++++ INFORMATION GIVEN

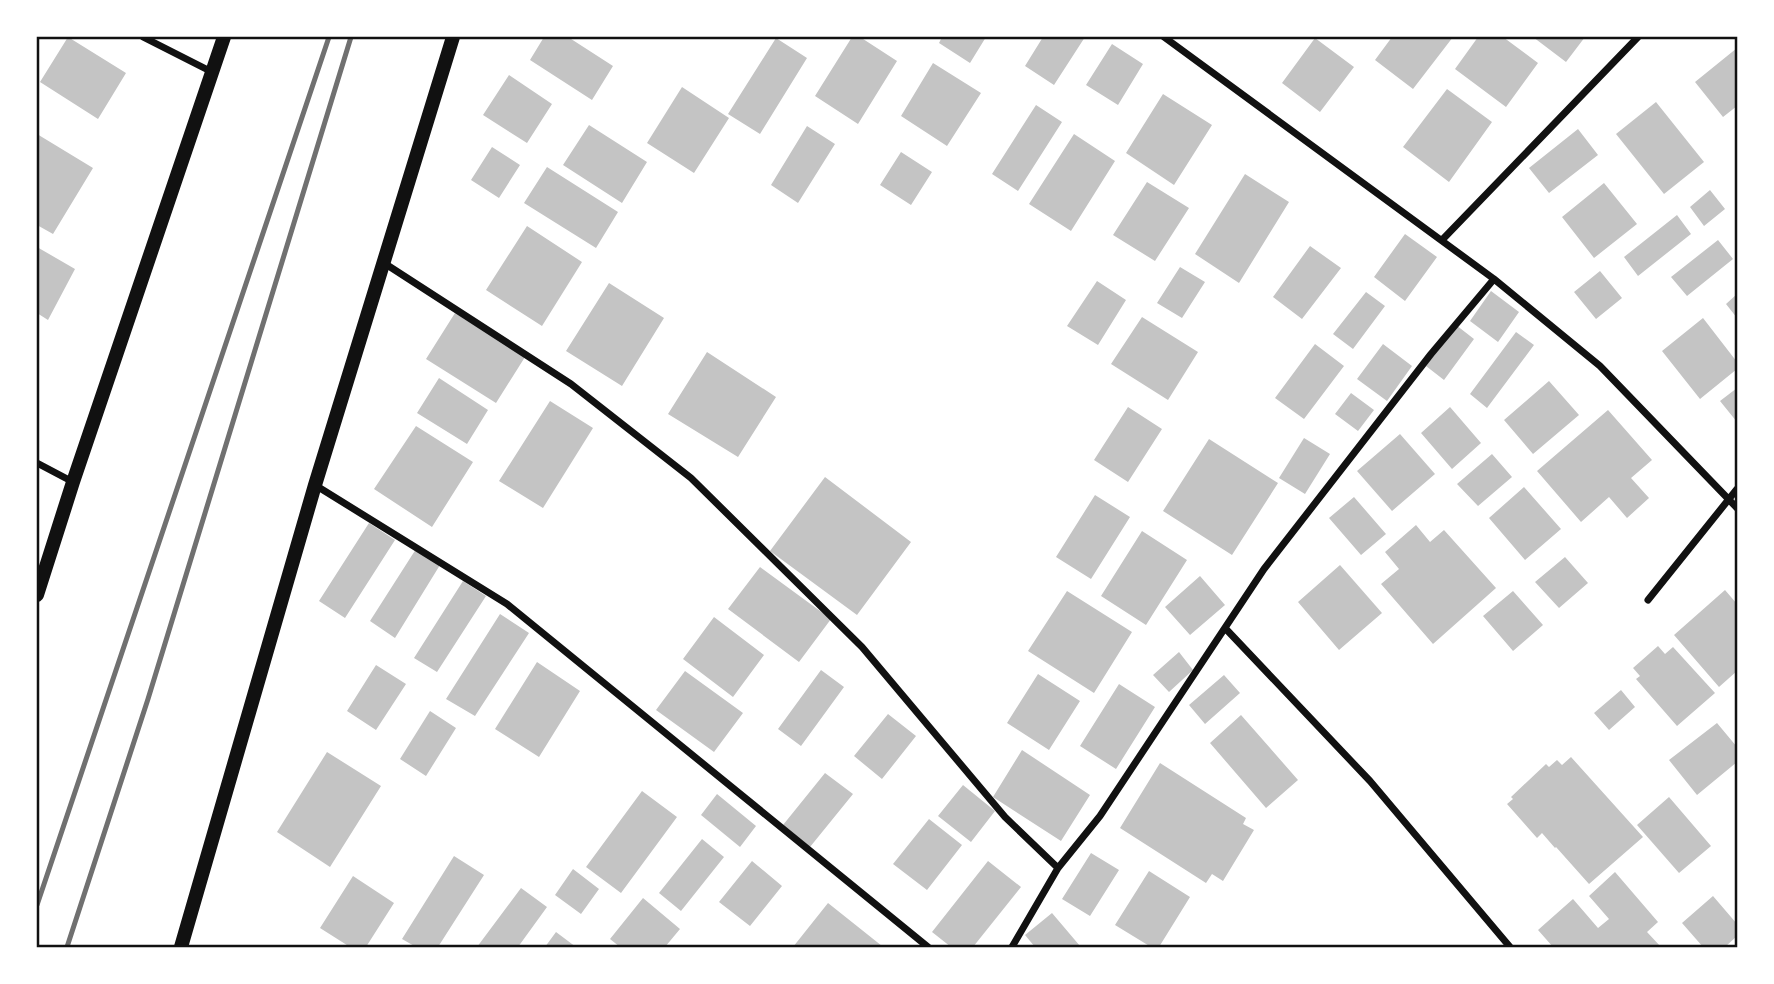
<svg xmlns="http://www.w3.org/2000/svg" width="1774" height="984" font-family="Commissioner,sans-serif">
	<rect width="100%" height="100%" fill="#fff"/>
	<path fill="#c4c4c4" d="M68 37 126 73 98 119 40 82Z
		M544 37H568L613 66 592 100 530 60Z
		M852 37H860L897 61 858 124 815 96Z
		M942 37H986L970 63 939 43Z
		M1043 37H1085L1054 85 1025 66Z
		M1392 37H1453L1413 89 1375 60Z
		M1478 37H1503L1538 63 1506 107 1455 69Z
		M1533 37H1585L1566 62Z
		M776 38 807 58 760 134 728 114Z
		M1315 38 1354 67 1320 112 1282 83Z
		M1112 44 1143 64 1118 105 1086 85Z
		M1737 48V106L1723 117 1695 82Z
		M933 63 981 93 947 146 901 116Z
		M509 75 552 104 527 143 483 115Z
		M682 87 729 118 694 173 647 143Z
		M1447 89 1492 122 1449 182 1403 147Z
		M1163 94 1212 125 1174 185 1126 153Z
		M1656 102 1704 162 1664 194 1616 134Z
		M1036 105 1062 122 1018 191 992 174Z
		M589 125 647 162 622 203 563 165Z
		M807 126 835 144 798 203 771 185Z
		M1578 129 1598 155 1549 193 1529 168Z
		M37 134 93 168 53 234 37 225Z
		M1074 134 1115 161 1071 231 1029 204Z
		M492 147 520 165 499 198 471 180Z
		M901 152 932 172 911 205 880 185Z
		M547 167 618 212 596 248 524 203Z
		M1245 174 1289 202 1239 283 1195 254Z
		M1147 182 1189 208 1155 261 1113 235Z
		M1604 183 1637 224 1594 258 1562 217Z
		M1710 190 1725 209 1704 226 1690 207Z
		M1677 215 1691 234 1638 276 1624 257Z
		M527 226 582 262 542 326 486 290Z
		M1405 234 1437 257 1405 301 1374 277Z
		M1718 240 1733 259 1687 296 1671 277Z
		M1310 246 1341 268 1302 319 1273 297Z
		M37 247 75 269 48 320 37 313Z
		M1180 267 1205 282 1182 318 1157 303Z
		M1600 271 1622 298 1596 319 1574 292Z
		M1097 281 1126 300 1098 345 1067 326Z
		M609 283 664 318 622 386 566 351Z
		M1491 291 1519 312 1498 342 1470 321Z
		M1366 292 1385 306 1353 349 1333 334Z
		M1737 294V318L1726 304Z
		M455 313 525 357 496 403 426 359Z
		M1142 317 1198 352 1168 400 1111 364Z
		M1703 318 1737 362V369L1700 399 1662 351Z
		M1456 325 1474 339 1444 380 1426 366Z
		M1516 332 1534 345 1487 408 1470 394Z
		M1315 344 1344 366 1304 419 1275 398Z
		M1383 344 1412 366 1387 401 1357 379Z
		M707 352 776 397 738 457 668 414Z
		M439 378 488 410 467 444 417 413Z
		M1549 381 1579 415 1533 454 1504 420Z
		M1737 388V422L1720 401Z
		M1351 393 1374 410 1358 431 1335 414Z
		M550 401 593 428 543 508 499 481Z
		M1128 407 1162 429 1128 482 1094 460Z
		M1450 407 1481 443 1452 469 1421 433Z
		M1608 410 1652 460 1631 478 1649 498 1627 518 1609 497 1581 522 1537 471Z
		M416 426 473 462 432 527 374 489Z
		M1400 434 1435 474 1392 511 1357 471Z
		M1304 438 1330 454 1305 494 1279 478Z
		M1209 439 1278 483 1232 555 1163 511Z
		M1492 454 1512 477 1478 506 1457 484Z
		M825 477 911 542 857 615 770 551Z
		M1524 487 1561 529 1525 560 1489 518Z
		M1095 495 1130 517 1091 579 1056 557Z
		M1354 497 1386 534 1361 555 1329 518Z
		M369 523 395 540 345 618 319 601Z
		M1416 525 1430 542 1444 530 1496 588 1433 644 1381 584 1399 569 1385 552Z
		M1142 531 1187 560 1146 625 1101 596Z
		M416 549 440 565 395 638 370 621Z
		M1565 557 1588 583 1559 608 1535 582Z
		M1340 565 1382 613 1339 650 1298 602Z
		M760 567 831 619 799 662 728 609Z
		M1200 576 1225 605 1190 635 1165 607Z
		M463 581 486 596 437 672 414 658Z
		M1725 590 1737 604V671L1719 687 1674 635Z
		M1067 591 1132 632 1094 693 1028 651Z
		M1513 591 1543 625 1513 651 1483 616Z
		M500 614 529 633 475 716 446 699Z
		M714 617 764 655 733 697 683 659Z
		M1658 646 1665 654 1673 647 1715 693 1677 726 1636 679 1640 676 1633 668Z
		M1179 652 1193 670 1169 692 1153 675Z
		M537 662 580 691 539 757 495 729Z
		M376 665 406 684 376 730 347 711Z
		M821 670 844 687 801 746 778 729Z
		M685 671 743 713 714 752 656 710Z
		M1038 674 1080 701 1049 750 1007 723Z
		M1224 675 1240 693 1205 724 1189 705Z
		M1119 684 1155 707 1116 769 1080 746Z
		M1621 690 1635 707 1609 730 1594 713Z
		M430 711 456 728 426 776 400 759Z
		M888 714 916 736 882 779 854 756Z
		M1241 715 1298 780 1266 808 1210 743Z
		M1717 723 1737 747V762L1697 795 1669 760Z
		M1022 750 1090 795 1061 841 993 797Z
		M327 752 381 786 330 867 277 832Z
		M1571 757 1643 837 1589 884 1556 847 1555 848 1542 833 1537 838 1507 804 1513 799 1511 797 1546 764 1549 767 1557 760 1562 765Z
		M1160 763 1246 818 1243 824 1254 830 1223 881 1212 874 1206 883 1120 828Z
		M825 773 853 794 810 847 783 825Z
		M963 785 995 811 971 842 938 816Z
		M642 791 677 817 621 893 586 867Z
		M717 794 756 826 740 847 701 815Z
		M1669 797 1711 846 1679 873 1637 825Z
		M929 819 962 845 927 890 893 864Z
		M702 839 724 857 681 911 659 893Z
		M1091 853 1119 870 1090 916 1062 899Z
		M454 856 484 875 438 947H416L402 939Z
		M752 861 782 886 750 926 719 902Z
		M988 861 1021 887 973 947H951L932 932Z
		M573 869 599 889 581 914 555 895Z
		M1149 871 1190 897 1159 947H1151L1115 925Z
		M1615 872 1658 922 1647 932 1661 947H1553L1538 930 1573 899 1598 928 1609 919 1589 896Z
		M353 876 394 903 366 947H350L320 928Z
		M521 888 547 907 518 947H477Z
		M1713 896 1737 924V936L1725 947H1703L1682 923Z
		M643 898 680 929 665 947H620L610 939Z
		M828 903 882 946 881 947H793Z
		M1052 913 1080 946 1078 947H1035L1025 935Z
		M556 932 576 947H545Z"/>
	<g fill="none" stroke-linecap="round" stroke-linejoin="round">
		<path stroke="#111" stroke-width="7" d="M143 37 212 72
			M1164 37 1494 279 1600 366 1737 508
			M1443 239 1638 37
			M384 263 571 384 691 478 862 647 1005 817 1058 868 1100 816 1264 569 1431 354 1494 279
			M37 463 73 482
			M315 485 507 604 928 947
			M1648 600 1737 489
			M1225 628 1370 781 1510 947
			M1012 947 1058 868"/>
		<path stroke="#111" stroke-width="14" d="M37 595 73 482 224 37
			M181 947 315 485 453 37"/>
		<path stroke="#707070" stroke-width="5" d="M37 905 329 37
			M67 947 148 699 351 37"/>
	</g>
	<rect width="1774" height="984" fill="none" stroke="#ffffff" stroke-width="77"/>
	<rect x="38" y="38" width="1698" height="908" fill="none" stroke="#111" stroke-width="2.5"/>
</svg>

++++++++

◆ HOW TO COMPLETE THIS TASK
Each record above is to be written out exactly; the pictures are not.

◆ ANSWER AREA
<svg xmlns="http://www.w3.org/2000/svg" width="1774" height="984" font-family="Commissioner,sans-serif">
	<rect width="100%" height="100%" fill="#fff"/>
	<path fill="#c4c4c4" d="M68 37 126 73 98 119 40 82Z
		M544 37H568L613 66 592 100 530 60Z
		M852 37H860L897 61 858 124 815 96Z
		M942 37H986L970 63 939 43Z
		M1043 37H1085L1054 85 1025 66Z
		M1392 37H1453L1413 89 1375 60Z
		M1478 37H1503L1538 63 1506 107 1455 69Z
		M1533 37H1585L1566 62Z
		M776 38 807 58 760 134 728 114Z
		M1315 38 1354 67 1320 112 1282 83Z
		M1112 44 1143 64 1118 105 1086 85Z
		M1737 48V106L1723 117 1695 82Z
		M933 63 981 93 947 146 901 116Z
		M509 75 552 104 527 143 483 115Z
		M682 87 729 118 694 173 647 143Z
		M1447 89 1492 122 1449 182 1403 147Z
		M1163 94 1212 125 1174 185 1126 153Z
		M1656 102 1704 162 1664 194 1616 134Z
		M1036 105 1062 122 1018 191 992 174Z
		M589 125 647 162 622 203 563 165Z
		M807 126 835 144 798 203 771 185Z
		M1578 129 1598 155 1549 193 1529 168Z
		M37 134 93 168 53 234 37 225Z
		M1074 134 1115 161 1071 231 1029 204Z
		M492 147 520 165 499 198 471 180Z
		M901 152 932 172 911 205 880 185Z
		M547 167 618 212 596 248 524 203Z
		M1245 174 1289 202 1239 283 1195 254Z
		M1147 182 1189 208 1155 261 1113 235Z
		M1604 183 1637 224 1594 258 1562 217Z
		M1710 190 1725 209 1704 226 1690 207Z
		M1677 215 1691 234 1638 276 1624 257Z
		M527 226 582 262 542 326 486 290Z
		M1405 234 1437 257 1405 301 1374 277Z
		M1718 240 1733 259 1687 296 1671 277Z
		M1310 246 1341 268 1302 319 1273 297Z
		M37 247 75 269 48 320 37 313Z
		M1180 267 1205 282 1182 318 1157 303Z
		M1600 271 1622 298 1596 319 1574 292Z
		M1097 281 1126 300 1098 345 1067 326Z
		M609 283 664 318 622 386 566 351Z
		M1491 291 1519 312 1498 342 1470 321Z
		M1366 292 1385 306 1353 349 1333 334Z
		M1737 294V318L1726 304Z
		M455 313 525 357 496 403 426 359Z
		M1142 317 1198 352 1168 400 1111 364Z
		M1703 318 1737 362V369L1700 399 1662 351Z
		M1456 325 1474 339 1444 380 1426 366Z
		M1516 332 1534 345 1487 408 1470 394Z
		M1315 344 1344 366 1304 419 1275 398Z
		M1383 344 1412 366 1387 401 1357 379Z
		M707 352 776 397 738 457 668 414Z
		M439 378 488 410 467 444 417 413Z
		M1549 381 1579 415 1533 454 1504 420Z
		M1737 388V422L1720 401Z
		M1351 393 1374 410 1358 431 1335 414Z
		M550 401 593 428 543 508 499 481Z
		M1128 407 1162 429 1128 482 1094 460Z
		M1450 407 1481 443 1452 469 1421 433Z
		M1608 410 1652 460 1631 478 1649 498 1627 518 1609 497 1581 522 1537 471Z
		M416 426 473 462 432 527 374 489Z
		M1400 434 1435 474 1392 511 1357 471Z
		M1304 438 1330 454 1305 494 1279 478Z
		M1209 439 1278 483 1232 555 1163 511Z
		M1492 454 1512 477 1478 506 1457 484Z
		M825 477 911 542 857 615 770 551Z
		M1524 487 1561 529 1525 560 1489 518Z
		M1095 495 1130 517 1091 579 1056 557Z
		M1354 497 1386 534 1361 555 1329 518Z
		M369 523 395 540 345 618 319 601Z
		M1416 525 1430 542 1444 530 1496 588 1433 644 1381 584 1399 569 1385 552Z
		M1142 531 1187 560 1146 625 1101 596Z
		M416 549 440 565 395 638 370 621Z
		M1565 557 1588 583 1559 608 1535 582Z
		M1340 565 1382 613 1339 650 1298 602Z
		M760 567 831 619 799 662 728 609Z
		M1200 576 1225 605 1190 635 1165 607Z
		M463 581 486 596 437 672 414 658Z
		M1725 590 1737 604V671L1719 687 1674 635Z
		M1067 591 1132 632 1094 693 1028 651Z
		M1513 591 1543 625 1513 651 1483 616Z
		M500 614 529 633 475 716 446 699Z
		M714 617 764 655 733 697 683 659Z
		M1658 646 1665 654 1673 647 1715 693 1677 726 1636 679 1640 676 1633 668Z
		M1179 652 1193 670 1169 692 1153 675Z
		M537 662 580 691 539 757 495 729Z
		M376 665 406 684 376 730 347 711Z
		M821 670 844 687 801 746 778 729Z
		M685 671 743 713 714 752 656 710Z
		M1038 674 1080 701 1049 750 1007 723Z
		M1224 675 1240 693 1205 724 1189 705Z
		M1119 684 1155 707 1116 769 1080 746Z
		M1621 690 1635 707 1609 730 1594 713Z
		M430 711 456 728 426 776 400 759Z
		M888 714 916 736 882 779 854 756Z
		M1241 715 1298 780 1266 808 1210 743Z
		M1717 723 1737 747V762L1697 795 1669 760Z
		M1022 750 1090 795 1061 841 993 797Z
		M327 752 381 786 330 867 277 832Z
		M1571 757 1643 837 1589 884 1556 847 1555 848 1542 833 1537 838 1507 804 1513 799 1511 797 1546 764 1549 767 1557 760 1562 765Z
		M1160 763 1246 818 1243 824 1254 830 1223 881 1212 874 1206 883 1120 828Z
		M825 773 853 794 810 847 783 825Z
		M963 785 995 811 971 842 938 816Z
		M642 791 677 817 621 893 586 867Z
		M717 794 756 826 740 847 701 815Z
		M1669 797 1711 846 1679 873 1637 825Z
		M929 819 962 845 927 890 893 864Z
		M702 839 724 857 681 911 659 893Z
		M1091 853 1119 870 1090 916 1062 899Z
		M454 856 484 875 438 947H416L402 939Z
		M752 861 782 886 750 926 719 902Z
		M988 861 1021 887 973 947H951L932 932Z
		M573 869 599 889 581 914 555 895Z
		M1149 871 1190 897 1159 947H1151L1115 925Z
		M1615 872 1658 922 1647 932 1661 947H1553L1538 930 1573 899 1598 928 1609 919 1589 896Z
		M353 876 394 903 366 947H350L320 928Z
		M521 888 547 907 518 947H477Z
		M1713 896 1737 924V936L1725 947H1703L1682 923Z
		M643 898 680 929 665 947H620L610 939Z
		M828 903 882 946 881 947H793Z
		M1052 913 1080 946 1078 947H1035L1025 935Z
		M556 932 576 947H545Z"/>
	<g fill="none" stroke-linecap="round" stroke-linejoin="round">
		<path stroke="#111" stroke-width="7" d="M143 37 212 72
			M1164 37 1494 279 1600 366 1737 508
			M1443 239 1638 37
			M384 263 571 384 691 478 862 647 1005 817 1058 868 1100 816 1264 569 1431 354 1494 279
			M37 463 73 482
			M315 485 507 604 928 947
			M1648 600 1737 489
			M1225 628 1370 781 1510 947
			M1012 947 1058 868"/>
		<path stroke="#111" stroke-width="14" d="M37 595 73 482 224 37
			M181 947 315 485 453 37"/>
		<path stroke="#707070" stroke-width="5" d="M37 905 329 37
			M67 947 148 699 351 37"/>
	</g>
	<rect width="1774" height="984" fill="none" stroke="#ffffff" stroke-width="77"/>
	<rect x="38" y="38" width="1698" height="908" fill="none" stroke="#111" stroke-width="2.5"/>
</svg>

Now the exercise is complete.